A quasi vent’anni dai fatti, la Corte d’Appello di Roma ha assolto gli ex appartenenti al gruppo ultras degli Irriducibili della Lazio dall’accusa di aver tentato di estorcere al presidente Claudio Lotito la cessione del club.
Tra gli imputati figurava anche il leader storico del gruppo, Fabrizio Piscitelli, detto “Diabolik”, ucciso nel 2019, oltre all’avvocato Fabio Di Marziantonio. La vicenda risale al 2006, quando gli Irriducibili diedero vita a una lunga e durissima contestazione contro Lotito, culminata in cori, striscioni, proteste e numerosi episodi intimidatori. Secondo l’accusa, tutte queste iniziative avevano un obiettivo preciso: costringere il presidente a vendere la Lazio. Una tesi che, però, la Corte d’Appello non ha condiviso.
Lazio, I Giudici smontano la ricostruzione dell’accusa

Nelle motivazioni della sentenza, i giudici spiegano che non è stato dimostrato in modo sufficiente che le azioni contestate facessero parte di una strategia finalizzata a obbligare Lotito a cedere le proprie quote societarie. Per questo motivo hanno escluso il reato di tentata estorsione.
Nel corso del procedimento erano stati richiamati anche episodi particolarmente gravi, come le minacce rivolte al presidente, gli attacchi contro Teresa Iannaccone, allora presidente del Coordinamento Lazio Club pro-Lotito, e il noto blitz con lo scarico di letame davanti all’abitazione del patron biancoceleste.
Pur riconoscendo la durezza della contestazione, la Corte ha ritenuto che tali comportamenti non abbiano privato Lotito della libertà di scelta, elemento indispensabile per configurare il reato di estorsione. Secondo i giudici, il presidente non fu mai posto nella condizione di dover scegliere obbligatoriamente tra vendere la società o subire un danno diretto e immediato.

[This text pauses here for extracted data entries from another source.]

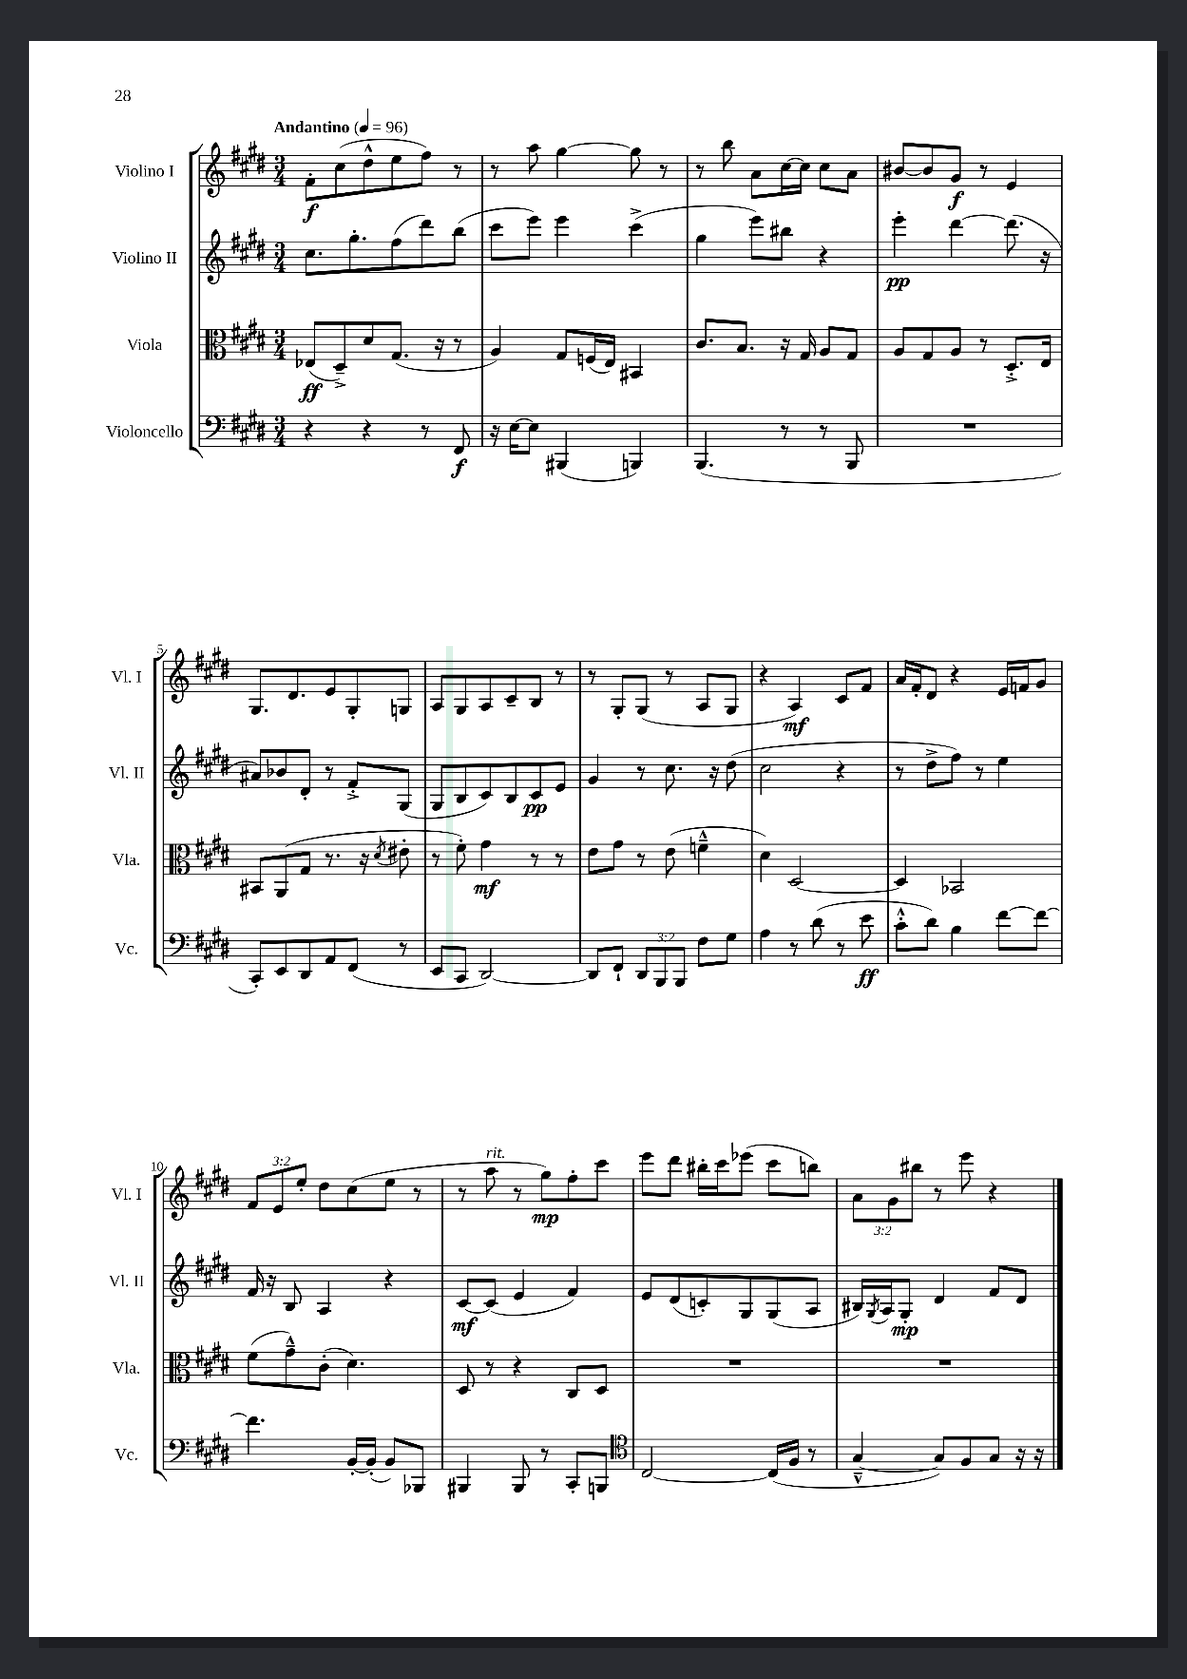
<<
\new StaffGroup <<
\new Staff = "s0" \with { instrumentName = "Violino I" shortInstrumentName = "Vl. I" } {
    \clef treble \key e \major \numericTimeSignature \time 3/4 \override Staff.TupletNumber.text = #tuplet-number::calc-fraction-text \tempo "Andantino" 4 = 96
    fis'8-.\f cis''8( dis''8-^ e''8 fis''8) r8 |
    r8 a''8 gis''4~ gis''8 r8 |
    r8 b''8 a'8 cis''16~ cis''16 cis''8 a'8 |
    bis'8~ bis'8 gis'8\f r8 e'4 |
    gis8. dis'8. e'8 gis8-. g8 |
    a8 gis8 a8 cis'8-- b8 r8 |
    r8 gis8-. gis8( r8 a8 gis8 |
    r4 a4\mf) cis'8 fis'8 |
    a'16 fis'16-. dis'8 r4 e'16 f'16 gis'8 |
    \tuplet 3/2 { fis'8 e'8 e''8-. } dis''8 cis''8( e''8 r8 |
    r8 a''8^\markup { \italic "rit." } r8 gis''8\mp) fis''8-. cis'''8 |
    e'''8 dis'''8 bis''16-. cis'''16 ees'''8( cis'''8 b''8) |
    \tuplet 3/2 { a'8 gis'8 bis''8 } r8 e'''8 r4 \bar "|." |
}
\new Staff = "s1" \with { instrumentName = "Violino II" shortInstrumentName = "Vl. II" } {
    \clef treble \key e \major \numericTimeSignature \time 3/4
    cis''8. gis''8.-. fis''8( dis'''8) b''8( |
    cis'''8 e'''8) e'''4 cis'''4->( |
    gis''4 e'''8) bis''8 r4 |
    e'''4-.\pp dis'''4~ dis'''8.( r16 |
    ais'8) bes'8 dis'8-. r8 fis'8-.-> gis8( |
    gis8 b8 cis'8) b8 cis'8\pp e'8 |
    gis'4 r8 cis''8. r16 dis''8( |
    cis''2 r4 |
    r8 dis''8-> fis''8) r8 e''4 |
    fis'16 r16 b8 a4 r4 |
    cis'8~\mf cis'8( e'4 fis'4) |
    e'8 dis'8( c'8-.) gis8 gis8( a8 |
    bis16) \acciaccatura { gis8 } a16 gis8-.\mp dis'4 fis'8 dis'8 \bar "|." |
}
\new Staff = "s2" \with { instrumentName = "Viola" shortInstrumentName = "Vla." } {
    \clef alto \key e \major \numericTimeSignature \time 3/4
    ees8\ff( dis8--->) dis'8 gis8.( r16 r8 |
    a4) gis8 f16( e16) bis,4 |
    cis'8. b8. r16 gis16 a8 gis8 |
    a8 gis8 a8 r8 dis8.-.-> e16 |
    bis,8 a,8( gis8 r8. r16 \acciaccatura { dis'8 } eis'8-. |
    r8 fis'8-.) gis'4\mf r8 r8 |
    e'8 gis'8 r8 e'8( f'4---^ |
    dis'4) dis2~ |
    dis4 bes,2 |
    fis'8( gis'8---^) cis'8-.( dis'4.) |
    dis8 r8 r4 cis8 dis8 |
    R2. |
    R2. \bar "|." |
}
\new Staff = "s3" \with { instrumentName = "Violoncello" shortInstrumentName = "Vc." } {
    \clef bass \key e \major \numericTimeSignature \time 3/4 \override Staff.TupletNumber.text = #tuplet-number::calc-fraction-text
    r4 r4 r8 fis,8\f |
    r16 e16~ e8 bis,,4( b,,4) |
    b,,4.( r8 r8 b,,8 |
    R2. |
    cis,8-.) e,8 dis,8 a,8 fis,8( r8 |
    e,8 cis,8 dis,2~) |
    dis,8 fis,8-! \tuplet 3/2 { dis,8 b,,8 b,,8 } fis8 gis8 |
    a4 r8 dis'8( r8 e'8\ff |
    cis'8-.-^ dis'8) b4 fis'8~ fis'8~ |
    fis'4. b,16~-. b,16-.( b,8) bes,,8 |
    bis,,4 bis,,8 r8 cis,8-. b,,8 |
    \clef tenor cis2~ cis16( fis16 r8 |
    gis4~---^ gis8) fis8 gis8 r16 r16 \bar "|." |
}
>>
>>
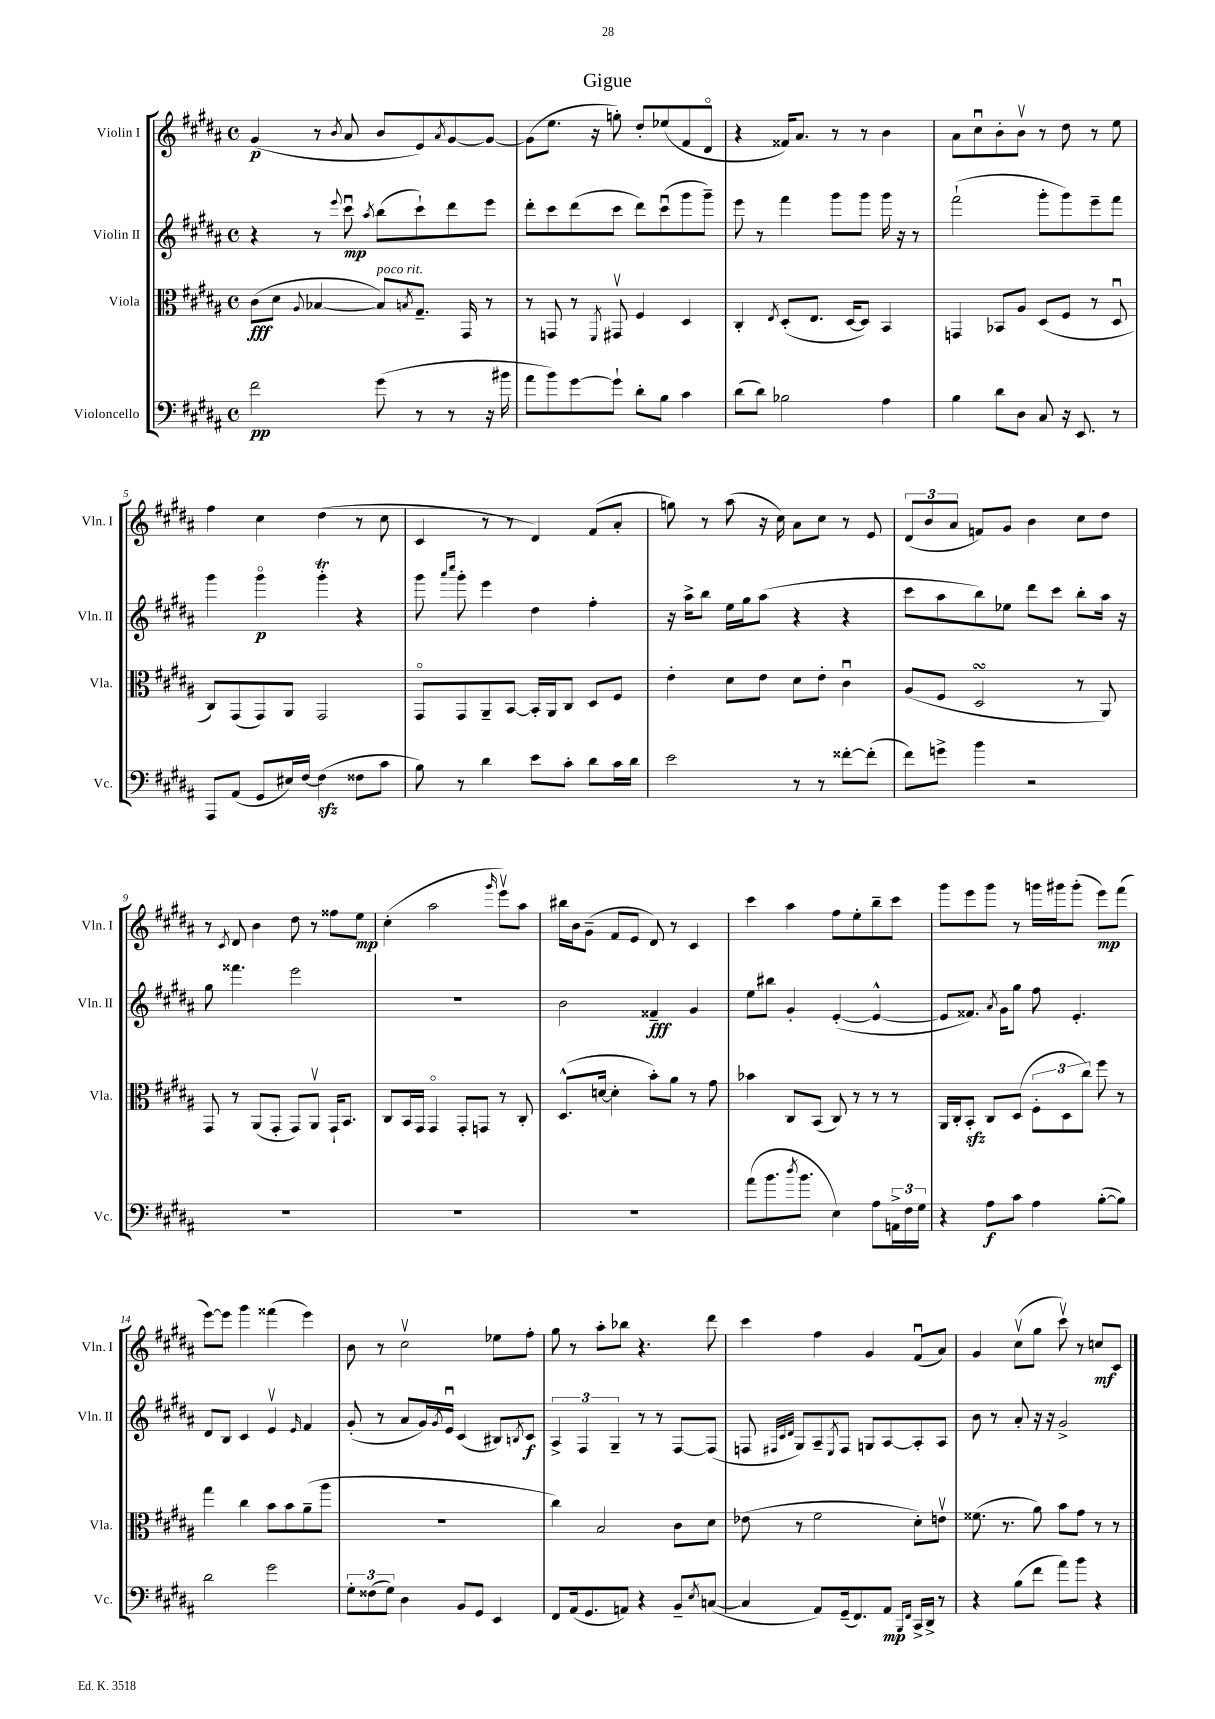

La sentenza sottolinea inoltre che chi ricopre un ruolo dirigenziale nel mondo del calcio può essere destinatario di critiche anche molto aspre da parte della tifoseria. Per la Corte, quanto accaduto rientrò quindi nell’ambito di una campagna di contestazione particolarmente dura, ma non in quello di una condotta penalmente rilevante finalizzata a costringere Lotito a cedere il controllo della Lazio.